One of my sisters has been doing similar work for decades with the good people of Dorset: the other sings in such things as the Bach Choir, an uncle trained generations of midlanders in the vocal arts. Quite, why shouldn't there be a national celebration of the life and work of the man who gave us such favourites as The Lark Ascending? Issuing a set of postage stamps seems a pretty good idea, the Post Office does after all make a profit on such things.
In 2008, the Philharmonia, among other orchestras, is featuring Vaughan Williams's orchestral music - and not just in London. Richard Hickox, a conductor with a fine record of promoting British music here and abroad is conducting The Pilgrim's Progress both in London and Sydney.

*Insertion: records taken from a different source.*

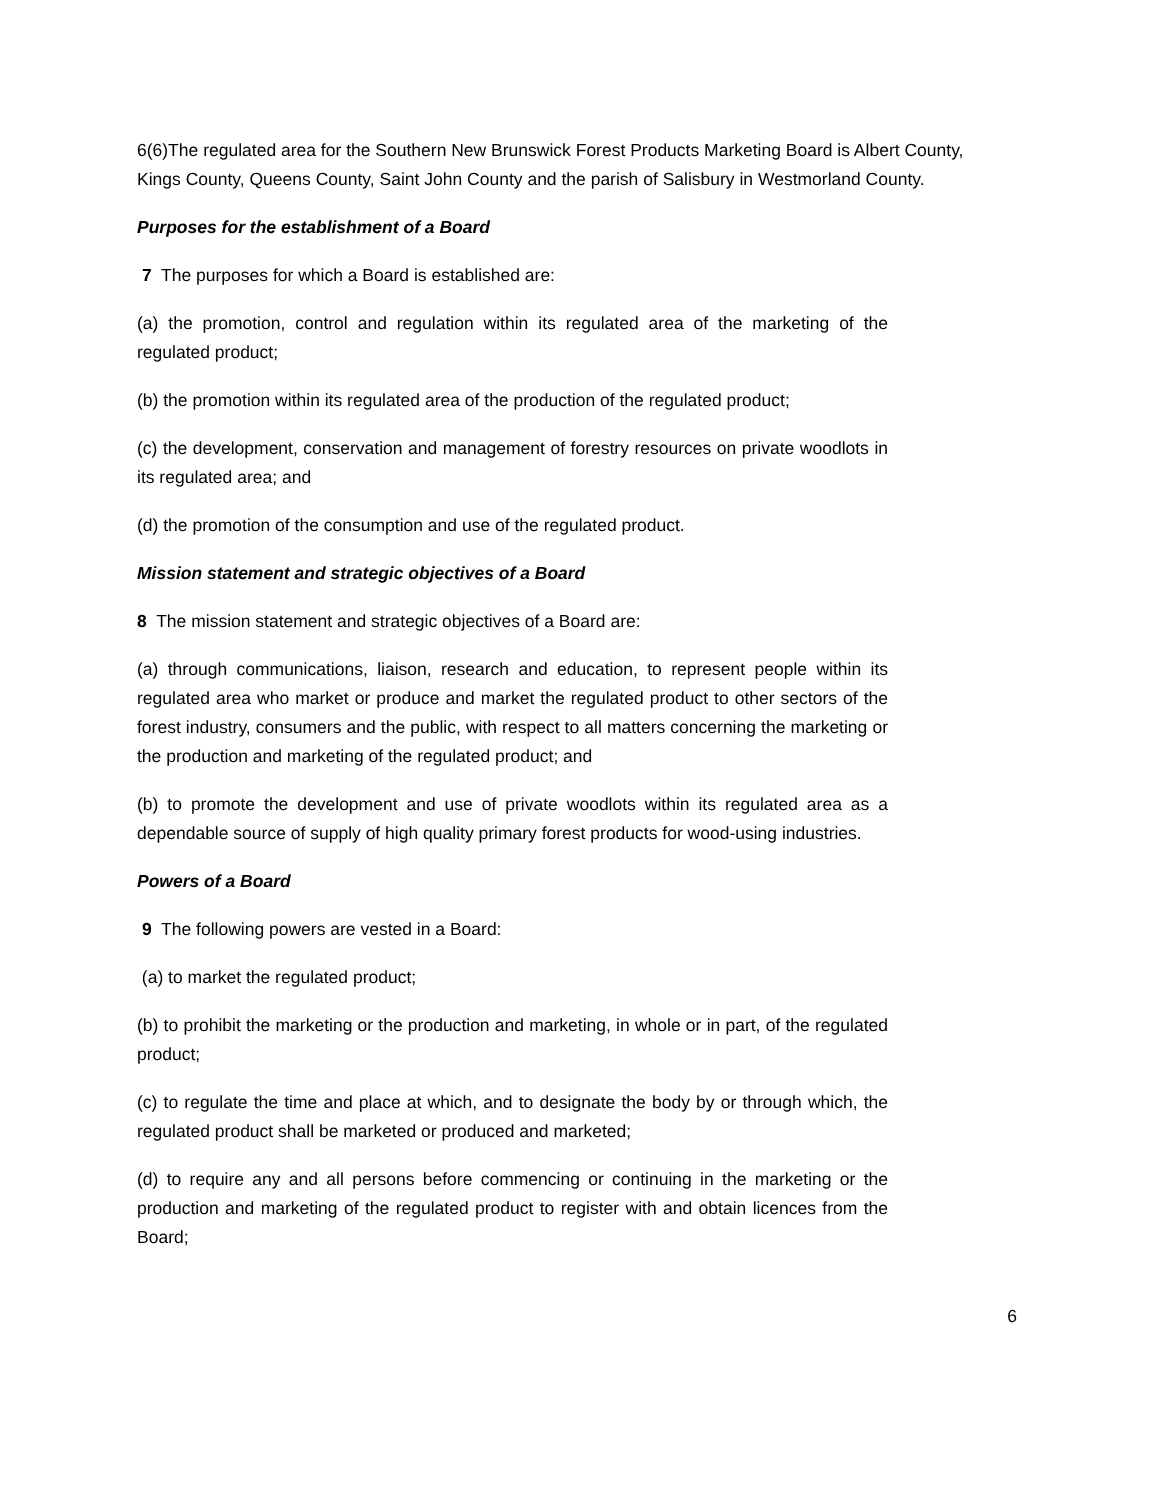6(6)The regulated area for the Southern New Brunswick Forest Products Marketing Board is Albert County, Kings County, Queens County, Saint John County and the parish of Salisbury in Westmorland County.
Purposes for the establishment of a Board
7 The purposes for which a Board is established are:
(a) the promotion, control and regulation within its regulated area of the marketing of the regulated product;
(b) the promotion within its regulated area of the production of the regulated product;
(c) the development, conservation and management of forestry resources on private woodlots in its regulated area; and
(d) the promotion of the consumption and use of the regulated product.
Mission statement and strategic objectives of a Board
8 The mission statement and strategic objectives of a Board are:
(a) through communications, liaison, research and education, to represent people within its regulated area who market or produce and market the regulated product to other sectors of the forest industry, consumers and the public, with respect to all matters concerning the marketing or the production and marketing of the regulated product; and
(b) to promote the development and use of private woodlots within its regulated area as a dependable source of supply of high quality primary forest products for wood-using industries.
Powers of a Board
9 The following powers are vested in a Board:
(a) to market the regulated product;
(b) to prohibit the marketing or the production and marketing, in whole or in part, of the regulated product;
(c) to regulate the time and place at which, and to designate the body by or through which, the regulated product shall be marketed or produced and marketed;
(d) to require any and all persons before commencing or continuing in the marketing or the production and marketing of the regulated product to register with and obtain licences from the Board;
6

Sounds wonderful, doesn't it? Then my genial agreement with the writer's ideas turned a little sour:
But there is no extra funding from the Government - and it takes money to enable the great man's music to be properly rehearsed and performed.
Ah, it's all in fact a plea that the State should pick your and my pockets in order to pay for what someone else desires. In fact, the writer is :
Hilary Davan Wetton is one of Britain's most versatile and dynamic conductors. He is Musical Director of two major choirs (the City of London Choir and the Guildford Choral Society), the Milton Keynes City Orchestra, and has made a number of acclaimed recordings. He appears frequently as a guest conductor with choirs and orchestras both in Britain and overseas, and performs regularly on Radio 3. He has a real commitment to young people, both through work with youth orchestras and audience building.
Actually, it's worse than that. The writer is insisting that our pockets be picked so that he can be paid to do as he desires.
I've no doubt that both of my sisters will sing some Ralph Vaughan Williams this year and that my uncle would have if he were still with us. But none of them have ever had the effrontery to ask that you should pay for their pleasures.